## QUESTIONS
[a] Selon l'extrait sur le recueil de poèmes, entre quelles années les poèmes inédits ont-ils été écrits ?
[b] D'après l'extrait sur le recueil de poèmes, pourquoi les vers sont-ils le plus souvent séparés par des blancs, sans ponctuation ni majuscule ? Répondez en une à trois phrases.
[c] Poursuivez l'extrait sur le recueil de poèmes après sa dernière phrase.

## EXTRAIT
◆ ◆ ◆ ◆ ◆

Une partie des poèmes, comme le précise une note avant la table des matières, a été publiée en revues, sous forme de plaquettes ou de livres d’artistes, entre 1989 et 2015, et une quinzaine de poèmes inédits ont été écrits entre 1994 et 2006 : tout laisse penser que ces décalages dans le temps donnent leur sens au titre, que le livre est une réunion d’éléments hétérogènes. La lecture s’oppose à cette première impression, d’un bout à l’autre les mêmes motifs sont présents — notamment, insistant, le thème de la difficulté de lire un ordre dans les éléments du monde et d’y avoir une place :

«dès que je m’en vais je suis dans la pente / je regarde la mer et je suis dans la pente ; je n’ai plus besoin de montagne / ni de marécage / tout cela paraît si décousu alors que la vie ne sort pas de sa ligne : on ne se défait pas de ce qu’on est / par delà les piles des ponts / nous somme finis (p. 118-119)»

Quant à l’unité formelle des poèmes, elle est aisément visible. On note des textes anciens jusqu’aux plus récents une permanence dans l’emploi de la paronomase, souvent en accord avec le propos de l’ensemble du livre, « vie tenue ténue », « sans vides sans rides », « impuissances impatiens », "tenue - venue", "gravir - gravats", "poupée - coupée". L’unité est en relation avec le désordre du monde et du Sujet ; le plus souvent, les vers sont séparés par des blancs, sans aucune ponctuation ni majuscule (y compris pour les noms propres), ce qui ralentit la lecture, et cette absence de lien mime la distance entre les choses, entre les choses et le Sujet. Un texte en prose restitue cette distance en introduisant régulièrement des barres dans le texte — voir la citation ci-dessus —, parti-pris de morcellement exposé jusque dans le titre du texte :

«TEMPS // MORT // BLOC
DÉFAIT
DE // SON // TEMPS»

Une autre prose, heureusement titrée "Compost", accumule des noms de fleurs, d’arbustes, d’arbres, longue énumération en une seule phrase et aucun des éléments nommés ne se détache des autres : tous ne sont que des « mots défaits dans leur lente transformation vide ». L’accumulation n’aboutit donc pas à un enrichissement (comme le compost agricole à un engrais), mais plutôt à montrer une opération inutile, un manque, et ce manque est partout présent. Ainsi, la mer en tant que telle apaise, mais ce qui la désigne et le nom des choses qui lui sont attachées, n’ont pas de réalité, « mer digue barque / dans ces mots le vent / des images vaines ».

◆ ◆ ◆ ◆ ◆

## DONNÉES AFFICHÉES
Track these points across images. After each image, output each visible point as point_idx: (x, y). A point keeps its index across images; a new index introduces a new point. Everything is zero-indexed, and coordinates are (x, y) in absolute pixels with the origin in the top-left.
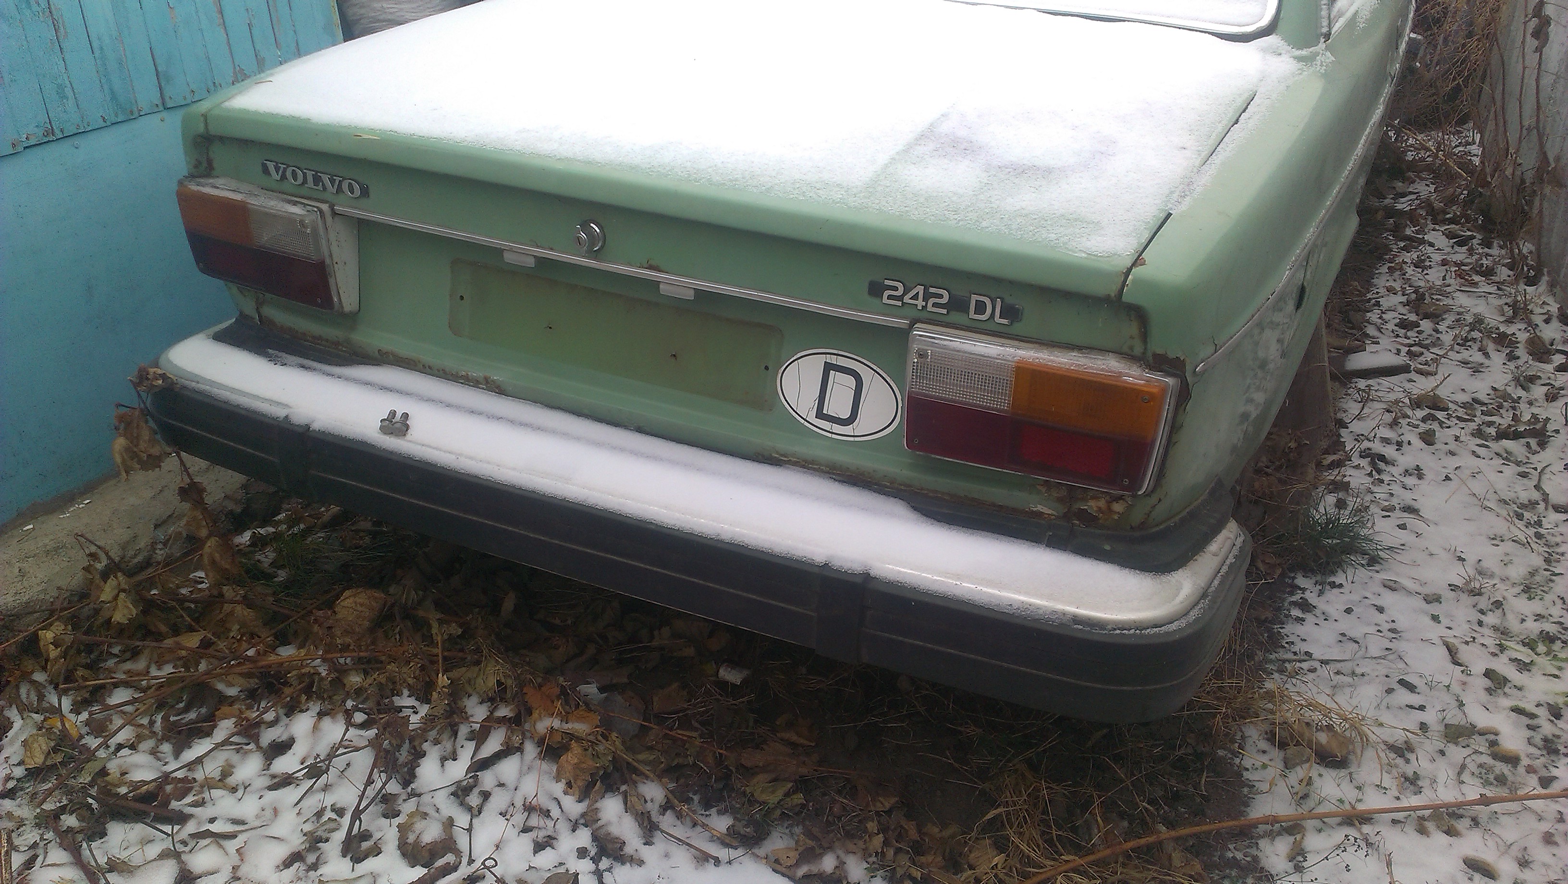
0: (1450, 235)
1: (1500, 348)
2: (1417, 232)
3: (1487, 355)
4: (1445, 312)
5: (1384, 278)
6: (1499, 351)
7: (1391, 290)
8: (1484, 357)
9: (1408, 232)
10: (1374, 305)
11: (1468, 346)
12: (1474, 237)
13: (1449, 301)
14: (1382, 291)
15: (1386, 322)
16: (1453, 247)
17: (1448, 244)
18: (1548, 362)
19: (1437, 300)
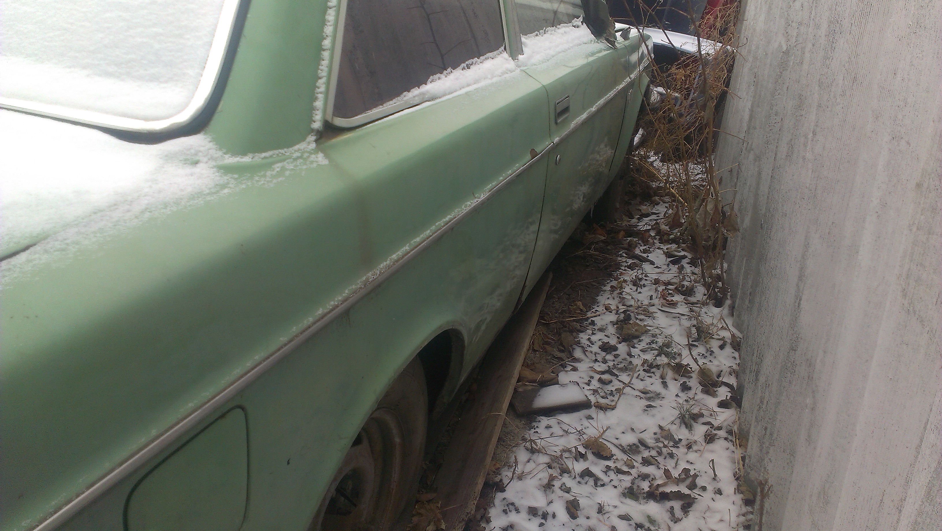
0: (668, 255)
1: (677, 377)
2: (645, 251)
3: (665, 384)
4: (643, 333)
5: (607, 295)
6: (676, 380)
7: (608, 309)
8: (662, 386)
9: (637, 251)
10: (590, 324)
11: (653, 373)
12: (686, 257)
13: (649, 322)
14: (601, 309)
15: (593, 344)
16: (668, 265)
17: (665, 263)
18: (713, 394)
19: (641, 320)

◆ ◆ ◆ ◆ ◆

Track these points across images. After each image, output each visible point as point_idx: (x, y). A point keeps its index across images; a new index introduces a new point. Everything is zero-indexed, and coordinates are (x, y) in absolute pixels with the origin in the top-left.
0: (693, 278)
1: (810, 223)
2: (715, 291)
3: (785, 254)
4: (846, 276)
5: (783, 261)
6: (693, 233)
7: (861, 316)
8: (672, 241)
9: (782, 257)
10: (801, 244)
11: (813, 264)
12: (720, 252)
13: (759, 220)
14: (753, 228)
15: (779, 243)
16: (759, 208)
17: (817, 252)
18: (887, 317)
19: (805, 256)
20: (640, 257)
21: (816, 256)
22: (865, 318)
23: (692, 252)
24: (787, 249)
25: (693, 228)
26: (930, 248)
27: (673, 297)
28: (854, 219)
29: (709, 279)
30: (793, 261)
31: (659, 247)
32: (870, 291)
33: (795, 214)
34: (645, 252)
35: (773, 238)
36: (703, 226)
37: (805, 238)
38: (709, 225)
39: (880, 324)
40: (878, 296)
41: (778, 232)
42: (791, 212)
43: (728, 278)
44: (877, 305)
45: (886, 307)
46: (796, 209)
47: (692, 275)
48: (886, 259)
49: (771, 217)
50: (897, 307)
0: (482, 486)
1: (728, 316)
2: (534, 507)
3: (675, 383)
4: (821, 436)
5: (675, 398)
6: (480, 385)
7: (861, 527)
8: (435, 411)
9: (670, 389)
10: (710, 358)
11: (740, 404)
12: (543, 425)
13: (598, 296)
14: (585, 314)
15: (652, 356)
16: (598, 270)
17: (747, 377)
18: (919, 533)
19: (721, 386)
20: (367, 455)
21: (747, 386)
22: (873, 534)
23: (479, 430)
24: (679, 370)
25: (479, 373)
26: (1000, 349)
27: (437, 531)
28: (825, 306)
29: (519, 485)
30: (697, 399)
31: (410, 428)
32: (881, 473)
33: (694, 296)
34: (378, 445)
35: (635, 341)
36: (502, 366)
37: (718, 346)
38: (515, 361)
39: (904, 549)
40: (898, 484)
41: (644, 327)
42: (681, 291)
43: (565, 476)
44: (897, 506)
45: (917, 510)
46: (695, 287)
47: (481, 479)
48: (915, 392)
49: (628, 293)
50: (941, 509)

◆ ◆ ◆ ◆ ◆

## RÉPONSES
[a] Entre 1994 et 2006.

[b] Cette disposition ralentit la lecture. L'absence de lien entre les vers mime la distance entre les choses, et entre les choses et le Sujet, en relation avec le désordre du monde et du Sujet.

[c]
Plus largement le monde, ce dans quoi chacun vit, est toujours qualifié négativement, milieu par nature du manque ; il semble impossible d’y trouver le moindre appui, quelle que soit la tentative pour aller vers l’Autre, ce que suggère le remplacement de "tendue" par "pendue" : « on s’accroche / à tout ce qui dépasse // un signe de vie // un regard // une main pendue ». Tout se passe comme si tout échange, toute présence étaient refusés. Le monde se caractériserait d’abord par l’existence devant soi d’un mur — « un mur partout » ; on pense à Antoine Emaz qui écrivait, dans "Poème du mur", « un mur indéfiniment » et, aussitôt, « un jour / on ira / plus loin » ; Ludovic Degroote prend-il le même parti ? « on est là / parce qu’on reste là ». Peut-on (se) changer ? comment vivre « la brutalité », « l’horreur du monde » ? Pour le dire autrement « qu’est-ce qu’on peut bien faire de soi » est peut-être la question en arrière-plan du livre.
Rien ne peut modifier ce fait que « nous allons seuls / dans notre solitude », mais c’est cependant quand on se met à l’écart, dans la « nuit claire » — image du temps à côté du temps du monde —, que l’on réussit à « ne pas avoir à jouer ce qu’on est ». Encore faut-il pouvoir penser ce que l’on est, quand le Sujet lui-même apparaît "si décousu". La construction de soi exige du temps pour « réduire la distance / qui vous mène à vous-même » et ce temps est aussi celui qui « nous défait ». Le passé demeure accessible mais les souvenirs sont tellement coupés du présent qu’ils semblent renvoyer à quelqu’un d’autre que celui qui les évoque ; quelle relation entre celui qui se souvient des « gaies tombes fleuries », des « riants caveaux » de son « enfance moisie », et celui qui écrit « je suis coupé de moi », « on vit séparé » ? Tout l’enjeu est bien de coudre, reformer un tissu, une continuité dans ce qui, la vie, n’est que discontinuité, fragments successifs. Restent ce qui ne peut se dénouer, des ombres qui demeureront quoi qu’on fasse, ce qui s’exprime de manière sibylline : [nés, nous sommes] « précédés de notre disparition » ? — disparition, un des mots récurrents.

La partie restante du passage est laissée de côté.